▶ _Data in this exercise_
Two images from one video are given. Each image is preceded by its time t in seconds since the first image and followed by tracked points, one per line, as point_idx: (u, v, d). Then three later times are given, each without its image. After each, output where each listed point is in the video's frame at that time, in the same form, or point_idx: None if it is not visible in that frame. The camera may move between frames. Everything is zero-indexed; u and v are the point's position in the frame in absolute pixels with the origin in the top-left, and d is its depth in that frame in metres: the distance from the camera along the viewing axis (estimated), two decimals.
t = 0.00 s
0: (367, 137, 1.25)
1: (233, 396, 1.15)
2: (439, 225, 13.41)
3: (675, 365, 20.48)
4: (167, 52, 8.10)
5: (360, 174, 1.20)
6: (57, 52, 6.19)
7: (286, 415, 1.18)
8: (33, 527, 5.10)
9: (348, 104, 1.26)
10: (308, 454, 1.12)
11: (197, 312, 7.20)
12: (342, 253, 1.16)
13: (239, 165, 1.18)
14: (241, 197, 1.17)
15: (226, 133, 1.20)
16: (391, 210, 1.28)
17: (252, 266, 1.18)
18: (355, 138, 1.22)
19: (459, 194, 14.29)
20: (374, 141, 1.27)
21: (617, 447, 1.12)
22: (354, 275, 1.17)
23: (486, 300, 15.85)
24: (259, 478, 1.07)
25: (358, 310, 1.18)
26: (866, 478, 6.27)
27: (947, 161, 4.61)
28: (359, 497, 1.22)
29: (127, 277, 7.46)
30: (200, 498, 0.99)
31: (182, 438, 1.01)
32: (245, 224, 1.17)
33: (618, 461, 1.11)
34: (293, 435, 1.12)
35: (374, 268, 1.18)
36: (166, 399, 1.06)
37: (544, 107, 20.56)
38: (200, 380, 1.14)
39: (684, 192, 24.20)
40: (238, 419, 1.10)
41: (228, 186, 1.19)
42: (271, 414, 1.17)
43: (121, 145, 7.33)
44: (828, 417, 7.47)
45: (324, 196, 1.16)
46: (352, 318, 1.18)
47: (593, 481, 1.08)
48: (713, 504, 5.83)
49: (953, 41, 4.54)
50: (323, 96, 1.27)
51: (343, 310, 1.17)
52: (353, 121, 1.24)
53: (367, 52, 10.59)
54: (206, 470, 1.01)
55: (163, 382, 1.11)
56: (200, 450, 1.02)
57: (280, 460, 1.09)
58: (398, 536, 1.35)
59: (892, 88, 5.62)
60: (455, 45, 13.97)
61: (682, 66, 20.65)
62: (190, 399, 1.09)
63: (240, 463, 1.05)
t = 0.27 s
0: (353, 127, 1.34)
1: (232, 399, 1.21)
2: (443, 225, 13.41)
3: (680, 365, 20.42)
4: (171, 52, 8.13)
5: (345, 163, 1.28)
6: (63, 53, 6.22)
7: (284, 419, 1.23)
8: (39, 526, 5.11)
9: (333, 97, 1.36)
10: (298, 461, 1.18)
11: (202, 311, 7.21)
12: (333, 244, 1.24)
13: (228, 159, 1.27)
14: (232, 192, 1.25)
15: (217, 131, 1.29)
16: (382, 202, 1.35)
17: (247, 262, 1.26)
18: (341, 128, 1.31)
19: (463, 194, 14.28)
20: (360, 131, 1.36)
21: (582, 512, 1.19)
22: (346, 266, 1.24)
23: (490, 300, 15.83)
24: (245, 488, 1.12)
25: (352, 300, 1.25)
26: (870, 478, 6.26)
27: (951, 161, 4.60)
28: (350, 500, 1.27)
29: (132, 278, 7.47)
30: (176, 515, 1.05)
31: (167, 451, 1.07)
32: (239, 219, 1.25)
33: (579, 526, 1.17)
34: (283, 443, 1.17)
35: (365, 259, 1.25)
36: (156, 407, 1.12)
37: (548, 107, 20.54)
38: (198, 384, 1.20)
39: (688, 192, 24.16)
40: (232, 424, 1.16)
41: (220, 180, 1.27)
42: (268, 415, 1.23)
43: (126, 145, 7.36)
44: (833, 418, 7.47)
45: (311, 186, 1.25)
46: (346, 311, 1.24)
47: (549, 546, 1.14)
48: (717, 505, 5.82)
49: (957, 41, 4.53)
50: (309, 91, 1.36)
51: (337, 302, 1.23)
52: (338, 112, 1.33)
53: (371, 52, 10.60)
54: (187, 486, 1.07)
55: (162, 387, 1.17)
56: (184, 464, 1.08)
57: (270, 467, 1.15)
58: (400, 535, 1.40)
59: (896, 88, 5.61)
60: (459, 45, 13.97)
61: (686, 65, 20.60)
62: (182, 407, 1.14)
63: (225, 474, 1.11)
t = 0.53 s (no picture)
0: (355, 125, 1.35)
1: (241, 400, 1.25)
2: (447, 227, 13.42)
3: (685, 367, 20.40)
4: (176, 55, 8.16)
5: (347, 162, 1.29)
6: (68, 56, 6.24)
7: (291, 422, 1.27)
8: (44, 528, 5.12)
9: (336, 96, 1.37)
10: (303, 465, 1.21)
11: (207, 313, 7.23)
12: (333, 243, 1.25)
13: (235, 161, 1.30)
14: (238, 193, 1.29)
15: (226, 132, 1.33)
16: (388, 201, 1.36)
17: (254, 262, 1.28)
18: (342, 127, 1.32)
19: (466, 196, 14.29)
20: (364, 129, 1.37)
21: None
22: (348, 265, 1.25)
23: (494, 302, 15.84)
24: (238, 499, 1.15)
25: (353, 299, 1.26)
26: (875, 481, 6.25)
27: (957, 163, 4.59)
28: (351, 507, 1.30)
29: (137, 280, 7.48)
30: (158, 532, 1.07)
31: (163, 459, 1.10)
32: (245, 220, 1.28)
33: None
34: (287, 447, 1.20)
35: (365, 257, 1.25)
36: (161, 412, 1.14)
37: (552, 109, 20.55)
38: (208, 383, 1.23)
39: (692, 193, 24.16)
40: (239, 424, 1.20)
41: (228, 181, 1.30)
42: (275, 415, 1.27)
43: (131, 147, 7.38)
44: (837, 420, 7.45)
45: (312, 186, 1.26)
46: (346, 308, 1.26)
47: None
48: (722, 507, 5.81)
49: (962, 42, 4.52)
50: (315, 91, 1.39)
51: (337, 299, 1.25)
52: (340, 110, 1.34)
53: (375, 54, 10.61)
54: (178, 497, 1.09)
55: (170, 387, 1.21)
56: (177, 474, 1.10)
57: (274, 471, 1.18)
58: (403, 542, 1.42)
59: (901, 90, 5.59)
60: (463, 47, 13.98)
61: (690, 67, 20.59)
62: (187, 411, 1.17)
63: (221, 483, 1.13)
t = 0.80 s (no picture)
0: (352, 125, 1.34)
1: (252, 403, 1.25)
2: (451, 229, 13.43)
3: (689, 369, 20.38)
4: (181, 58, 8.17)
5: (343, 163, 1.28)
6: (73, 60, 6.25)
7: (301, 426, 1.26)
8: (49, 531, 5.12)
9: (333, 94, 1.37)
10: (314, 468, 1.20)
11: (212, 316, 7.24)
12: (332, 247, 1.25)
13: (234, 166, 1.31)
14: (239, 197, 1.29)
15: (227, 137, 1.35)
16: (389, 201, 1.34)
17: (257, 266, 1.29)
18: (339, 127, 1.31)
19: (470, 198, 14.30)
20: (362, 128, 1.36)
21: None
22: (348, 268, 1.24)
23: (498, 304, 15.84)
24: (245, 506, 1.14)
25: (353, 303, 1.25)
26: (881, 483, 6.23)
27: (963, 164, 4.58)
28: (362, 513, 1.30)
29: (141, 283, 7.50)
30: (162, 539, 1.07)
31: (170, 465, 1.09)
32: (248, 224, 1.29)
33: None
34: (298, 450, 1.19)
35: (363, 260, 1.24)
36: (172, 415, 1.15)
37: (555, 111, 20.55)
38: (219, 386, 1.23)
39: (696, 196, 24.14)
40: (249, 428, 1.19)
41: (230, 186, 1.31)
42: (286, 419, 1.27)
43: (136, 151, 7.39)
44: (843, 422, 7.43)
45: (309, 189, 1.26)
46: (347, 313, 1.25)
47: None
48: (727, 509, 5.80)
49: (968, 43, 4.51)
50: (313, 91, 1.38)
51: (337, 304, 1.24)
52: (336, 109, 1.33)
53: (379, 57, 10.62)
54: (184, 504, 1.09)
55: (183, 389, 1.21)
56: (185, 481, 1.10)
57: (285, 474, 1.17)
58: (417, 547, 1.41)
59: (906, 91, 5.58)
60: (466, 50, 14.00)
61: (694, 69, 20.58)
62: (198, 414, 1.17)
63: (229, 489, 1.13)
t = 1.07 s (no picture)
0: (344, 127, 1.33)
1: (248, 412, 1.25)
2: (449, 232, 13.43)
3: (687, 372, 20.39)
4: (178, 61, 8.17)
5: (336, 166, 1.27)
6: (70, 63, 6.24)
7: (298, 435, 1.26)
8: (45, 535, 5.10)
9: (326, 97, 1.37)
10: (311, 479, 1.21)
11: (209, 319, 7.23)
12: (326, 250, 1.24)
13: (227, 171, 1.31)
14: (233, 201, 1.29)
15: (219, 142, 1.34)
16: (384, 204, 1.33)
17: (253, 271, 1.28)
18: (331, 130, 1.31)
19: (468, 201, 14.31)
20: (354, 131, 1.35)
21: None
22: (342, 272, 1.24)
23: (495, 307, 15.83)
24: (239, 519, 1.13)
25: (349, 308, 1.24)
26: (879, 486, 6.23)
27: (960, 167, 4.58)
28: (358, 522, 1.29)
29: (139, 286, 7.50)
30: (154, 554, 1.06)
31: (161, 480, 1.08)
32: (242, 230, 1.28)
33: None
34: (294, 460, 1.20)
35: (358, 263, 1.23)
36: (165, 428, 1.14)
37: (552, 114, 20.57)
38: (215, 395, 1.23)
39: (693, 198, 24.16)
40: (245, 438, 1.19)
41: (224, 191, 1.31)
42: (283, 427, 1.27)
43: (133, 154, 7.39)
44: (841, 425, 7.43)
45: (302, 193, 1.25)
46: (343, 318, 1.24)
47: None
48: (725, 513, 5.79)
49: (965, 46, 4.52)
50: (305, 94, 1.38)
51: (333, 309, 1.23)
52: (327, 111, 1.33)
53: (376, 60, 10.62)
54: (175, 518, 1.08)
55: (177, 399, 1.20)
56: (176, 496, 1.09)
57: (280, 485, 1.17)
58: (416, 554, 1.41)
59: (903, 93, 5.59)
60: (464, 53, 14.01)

▶ _What this task involves_
Which lines run from the one holding "55: (163, 382, 1.11)" through the one holding "7: (284, 419, 1.23)" in the records above? Repeat them exactly, both included, and nothing more.

▶ _Exercise response_
55: (163, 382, 1.11)
56: (200, 450, 1.02)
57: (280, 460, 1.09)
58: (398, 536, 1.35)
59: (892, 88, 5.62)
60: (455, 45, 13.97)
61: (682, 66, 20.65)
62: (190, 399, 1.09)
63: (240, 463, 1.05)
t = 0.27 s
0: (353, 127, 1.34)
1: (232, 399, 1.21)
2: (443, 225, 13.41)
3: (680, 365, 20.42)
4: (171, 52, 8.13)
5: (345, 163, 1.28)
6: (63, 53, 6.22)
7: (284, 419, 1.23)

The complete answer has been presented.